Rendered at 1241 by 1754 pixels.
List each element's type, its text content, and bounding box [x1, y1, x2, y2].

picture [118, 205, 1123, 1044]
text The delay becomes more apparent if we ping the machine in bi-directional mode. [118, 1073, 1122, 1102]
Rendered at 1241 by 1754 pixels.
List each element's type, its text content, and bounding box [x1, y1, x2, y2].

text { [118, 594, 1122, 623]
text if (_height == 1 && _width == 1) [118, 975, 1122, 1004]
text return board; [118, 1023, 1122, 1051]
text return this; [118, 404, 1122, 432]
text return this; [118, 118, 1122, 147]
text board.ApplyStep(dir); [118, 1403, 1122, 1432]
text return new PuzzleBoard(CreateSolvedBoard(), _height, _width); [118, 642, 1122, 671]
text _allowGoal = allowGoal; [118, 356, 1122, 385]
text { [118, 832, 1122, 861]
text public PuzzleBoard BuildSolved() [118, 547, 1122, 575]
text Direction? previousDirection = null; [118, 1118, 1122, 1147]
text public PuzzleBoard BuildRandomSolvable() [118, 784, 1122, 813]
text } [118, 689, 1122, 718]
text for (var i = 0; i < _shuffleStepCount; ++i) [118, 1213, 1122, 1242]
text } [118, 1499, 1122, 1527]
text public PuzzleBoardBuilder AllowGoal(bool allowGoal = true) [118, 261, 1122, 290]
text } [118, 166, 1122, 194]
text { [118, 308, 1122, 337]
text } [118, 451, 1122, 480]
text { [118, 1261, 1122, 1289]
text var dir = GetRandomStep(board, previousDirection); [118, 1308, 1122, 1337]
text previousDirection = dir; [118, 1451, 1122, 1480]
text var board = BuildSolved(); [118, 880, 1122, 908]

> What is asked: Copy the items verbatim from their first line through the line containing "text The delay", including that line.

> Output below:
Rendered at 1241 by 1754 pixels.
List each element's type, its text content, and bounding box [x1, y1, x2, y2].

picture [118, 205, 1123, 1044]
text The delay becomes more apparent if we ping the machine in bi-directional mode. [118, 1073, 1122, 1102]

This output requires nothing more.